TEXTO PARA LEITURA:
Entre 23 de setembro e 11 de novembro, o Sesc Bom Retiro realiza a 2ª Edição do projeto "Esporte, Corpo e Diversidade" com o curso online que tem como tema o "Combate ao Racismo nas Práticas Esportivas". Serão abordados temas como: presença afrobrasileira no esporte, representatividade e equidade nas práticas esportivas, racismo estrutural, imaginário de raça e a colonialidade no esporte, esporte e multiculturalismo, ciência da raça, participação negra nos jogos olímpicos, racismo e branquitude (opressão e privilégios), educação antirracista e diversidade no esporte.

O curso trará abordagens históricas e contemporâneas sobre o racismo nos esportes. "Serão questões atuais envolvendo esse tema, sem deixar de abordar aspectos históricos ou teóricos. Oferece um panorama do fenômeno em várias modalidades esportivas ao mesmo tempo em que aprofunda a reflexão", explica Marcel Tonini, doutor em História Social pela Universidade de São Paulo (USP), e o mediador dos oito encontros.

TAREFA 1:
Cite sem alterações as linhas dos registros, começando pela primeira e parando depois da linha que contém "לקחו אותם כמובן מאליו, לא יצרו".

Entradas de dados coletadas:
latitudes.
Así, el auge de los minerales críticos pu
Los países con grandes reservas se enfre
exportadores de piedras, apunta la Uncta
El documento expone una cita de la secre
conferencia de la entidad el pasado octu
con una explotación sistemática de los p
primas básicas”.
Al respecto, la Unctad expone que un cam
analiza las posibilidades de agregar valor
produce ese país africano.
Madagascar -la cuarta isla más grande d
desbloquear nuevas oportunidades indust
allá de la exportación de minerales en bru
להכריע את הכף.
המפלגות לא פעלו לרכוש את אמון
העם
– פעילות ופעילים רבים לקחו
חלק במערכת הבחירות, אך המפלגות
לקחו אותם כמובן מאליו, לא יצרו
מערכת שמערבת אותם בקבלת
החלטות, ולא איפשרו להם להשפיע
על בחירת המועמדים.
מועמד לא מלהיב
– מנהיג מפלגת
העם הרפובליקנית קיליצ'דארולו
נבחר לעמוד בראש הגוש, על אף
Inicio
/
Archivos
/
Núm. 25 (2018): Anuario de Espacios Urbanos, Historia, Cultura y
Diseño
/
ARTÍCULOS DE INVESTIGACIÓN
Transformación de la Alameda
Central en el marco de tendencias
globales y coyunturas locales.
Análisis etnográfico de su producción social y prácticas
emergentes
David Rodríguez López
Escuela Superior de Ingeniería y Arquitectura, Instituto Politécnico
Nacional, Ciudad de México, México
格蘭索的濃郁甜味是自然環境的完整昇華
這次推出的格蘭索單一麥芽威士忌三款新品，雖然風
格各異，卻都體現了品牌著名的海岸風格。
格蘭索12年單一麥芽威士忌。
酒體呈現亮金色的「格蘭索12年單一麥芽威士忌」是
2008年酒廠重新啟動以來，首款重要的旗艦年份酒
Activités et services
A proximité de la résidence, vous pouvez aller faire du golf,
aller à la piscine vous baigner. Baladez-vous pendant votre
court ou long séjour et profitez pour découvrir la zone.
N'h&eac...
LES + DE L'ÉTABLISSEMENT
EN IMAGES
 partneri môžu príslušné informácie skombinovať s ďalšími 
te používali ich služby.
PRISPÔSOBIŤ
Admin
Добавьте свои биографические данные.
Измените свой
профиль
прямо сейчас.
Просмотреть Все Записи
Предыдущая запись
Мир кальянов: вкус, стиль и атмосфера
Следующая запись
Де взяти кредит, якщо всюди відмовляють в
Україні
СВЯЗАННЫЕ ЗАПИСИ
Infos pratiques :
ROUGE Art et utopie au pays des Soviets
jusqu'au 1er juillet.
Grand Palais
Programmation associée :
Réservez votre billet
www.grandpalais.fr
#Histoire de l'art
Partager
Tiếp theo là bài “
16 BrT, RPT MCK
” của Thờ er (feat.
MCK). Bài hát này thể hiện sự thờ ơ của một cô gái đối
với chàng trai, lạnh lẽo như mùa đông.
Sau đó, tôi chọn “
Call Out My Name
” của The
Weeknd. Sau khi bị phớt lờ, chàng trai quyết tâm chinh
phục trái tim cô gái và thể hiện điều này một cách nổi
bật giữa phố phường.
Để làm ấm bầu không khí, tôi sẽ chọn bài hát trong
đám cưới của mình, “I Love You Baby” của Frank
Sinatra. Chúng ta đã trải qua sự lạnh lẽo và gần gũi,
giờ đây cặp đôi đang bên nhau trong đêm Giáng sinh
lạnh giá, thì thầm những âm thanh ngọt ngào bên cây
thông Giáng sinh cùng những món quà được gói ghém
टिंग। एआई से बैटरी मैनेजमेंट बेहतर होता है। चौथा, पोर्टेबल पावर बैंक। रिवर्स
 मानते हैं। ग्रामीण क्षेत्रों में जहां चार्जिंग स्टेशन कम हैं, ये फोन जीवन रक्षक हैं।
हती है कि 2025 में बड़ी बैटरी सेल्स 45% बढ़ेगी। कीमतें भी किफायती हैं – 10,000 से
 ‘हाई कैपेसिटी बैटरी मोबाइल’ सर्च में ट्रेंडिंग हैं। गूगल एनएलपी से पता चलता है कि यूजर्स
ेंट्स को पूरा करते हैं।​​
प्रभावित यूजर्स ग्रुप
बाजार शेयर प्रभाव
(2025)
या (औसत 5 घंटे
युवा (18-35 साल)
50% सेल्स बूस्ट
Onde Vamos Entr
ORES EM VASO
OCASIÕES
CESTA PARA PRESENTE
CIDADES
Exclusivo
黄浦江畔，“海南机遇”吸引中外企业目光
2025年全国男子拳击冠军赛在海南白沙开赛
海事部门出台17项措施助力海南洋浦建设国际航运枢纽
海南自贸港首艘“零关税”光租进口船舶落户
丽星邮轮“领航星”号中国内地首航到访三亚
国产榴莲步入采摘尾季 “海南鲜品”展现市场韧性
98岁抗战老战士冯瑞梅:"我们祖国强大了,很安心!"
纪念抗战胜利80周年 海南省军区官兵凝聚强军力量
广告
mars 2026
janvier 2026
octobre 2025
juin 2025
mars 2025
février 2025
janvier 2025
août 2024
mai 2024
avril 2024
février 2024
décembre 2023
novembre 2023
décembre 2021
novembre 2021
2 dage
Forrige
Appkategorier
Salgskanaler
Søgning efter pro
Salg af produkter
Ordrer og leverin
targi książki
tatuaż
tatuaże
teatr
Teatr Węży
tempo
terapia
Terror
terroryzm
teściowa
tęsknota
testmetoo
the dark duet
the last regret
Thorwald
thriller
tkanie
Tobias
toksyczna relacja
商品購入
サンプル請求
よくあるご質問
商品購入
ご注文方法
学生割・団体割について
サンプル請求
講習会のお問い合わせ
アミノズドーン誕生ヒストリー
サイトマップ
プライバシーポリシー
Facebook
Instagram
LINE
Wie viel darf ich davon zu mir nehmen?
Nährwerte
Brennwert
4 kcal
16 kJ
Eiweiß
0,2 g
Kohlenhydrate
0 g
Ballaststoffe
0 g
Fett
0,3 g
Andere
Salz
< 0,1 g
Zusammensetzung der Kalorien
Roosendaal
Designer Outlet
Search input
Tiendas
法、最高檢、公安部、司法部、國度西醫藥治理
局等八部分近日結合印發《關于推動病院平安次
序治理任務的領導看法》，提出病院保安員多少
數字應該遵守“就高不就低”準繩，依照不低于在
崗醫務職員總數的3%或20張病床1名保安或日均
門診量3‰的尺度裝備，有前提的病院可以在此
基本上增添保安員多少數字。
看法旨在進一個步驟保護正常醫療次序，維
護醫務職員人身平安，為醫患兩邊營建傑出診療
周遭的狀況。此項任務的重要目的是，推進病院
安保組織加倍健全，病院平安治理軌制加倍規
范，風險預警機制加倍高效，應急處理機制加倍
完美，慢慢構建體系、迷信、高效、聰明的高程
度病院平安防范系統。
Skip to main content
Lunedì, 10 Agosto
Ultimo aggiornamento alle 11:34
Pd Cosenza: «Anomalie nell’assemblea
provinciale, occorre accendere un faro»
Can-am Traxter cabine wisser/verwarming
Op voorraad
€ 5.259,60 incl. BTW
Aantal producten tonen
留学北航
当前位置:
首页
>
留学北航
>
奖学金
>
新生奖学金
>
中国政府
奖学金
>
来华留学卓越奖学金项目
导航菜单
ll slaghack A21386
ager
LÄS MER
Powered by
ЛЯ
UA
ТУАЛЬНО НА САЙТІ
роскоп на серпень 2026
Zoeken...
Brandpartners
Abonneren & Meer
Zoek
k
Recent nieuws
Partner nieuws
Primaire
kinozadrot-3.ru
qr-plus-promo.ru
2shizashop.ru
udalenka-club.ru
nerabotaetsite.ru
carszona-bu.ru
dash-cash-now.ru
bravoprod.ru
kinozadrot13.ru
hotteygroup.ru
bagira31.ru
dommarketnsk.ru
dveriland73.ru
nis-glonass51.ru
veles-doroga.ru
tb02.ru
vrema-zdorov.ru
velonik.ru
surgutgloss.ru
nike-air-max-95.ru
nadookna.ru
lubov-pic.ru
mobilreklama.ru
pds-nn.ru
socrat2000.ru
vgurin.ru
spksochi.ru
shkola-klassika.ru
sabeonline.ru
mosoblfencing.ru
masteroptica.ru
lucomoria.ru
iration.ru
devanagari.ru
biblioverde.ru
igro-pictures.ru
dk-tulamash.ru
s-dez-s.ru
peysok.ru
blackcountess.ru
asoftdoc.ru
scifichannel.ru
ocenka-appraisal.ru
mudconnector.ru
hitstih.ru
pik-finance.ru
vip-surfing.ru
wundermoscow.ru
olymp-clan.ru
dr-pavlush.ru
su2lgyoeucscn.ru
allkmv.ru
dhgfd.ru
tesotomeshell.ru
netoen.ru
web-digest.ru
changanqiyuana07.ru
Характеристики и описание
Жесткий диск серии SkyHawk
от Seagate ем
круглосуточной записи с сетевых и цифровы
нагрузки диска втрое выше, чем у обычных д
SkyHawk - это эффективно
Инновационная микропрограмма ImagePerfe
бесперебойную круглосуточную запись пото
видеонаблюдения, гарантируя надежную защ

TAREFA 2:
Reproduza fielmente o trecho do texto sobre o curso de combate ao racismo no esporte, começando nas palavras "O curso trará" e parando depois de "dos oito encontros.".

RESPOSTA ESPERADA 1:
latitudes.
Así, el auge de los minerales críticos pu
Los países con grandes reservas se enfre
exportadores de piedras, apunta la Uncta
El documento expone una cita de la secre
conferencia de la entidad el pasado octu
con una explotación sistemática de los p
primas básicas”.
Al respecto, la Unctad expone que un cam
analiza las posibilidades de agregar valor
produce ese país africano.
Madagascar -la cuarta isla más grande d
desbloquear nuevas oportunidades indust
allá de la exportación de minerales en bru
להכריע את הכף.
המפלגות לא פעלו לרכוש את אמון
העם
– פעילות ופעילים רבים לקחו
חלק במערכת הבחירות, אך המפלגות
לקחו אותם כמובן מאליו, לא יצרו

RESPOSTA ESPERADA 2:
O curso trará abordagens históricas e contemporâneas sobre o racismo nos esportes. "Serão questões atuais envolvendo esse tema, sem deixar de abordar aspectos históricos ou teóricos. Oferece um panorama do fenômeno em várias modalidades esportivas ao mesmo tempo em que aprofunda a reflexão", explica Marcel Tonini, doutor em História Social pela Universidade de São Paulo (USP), e o mediador dos oito encontros.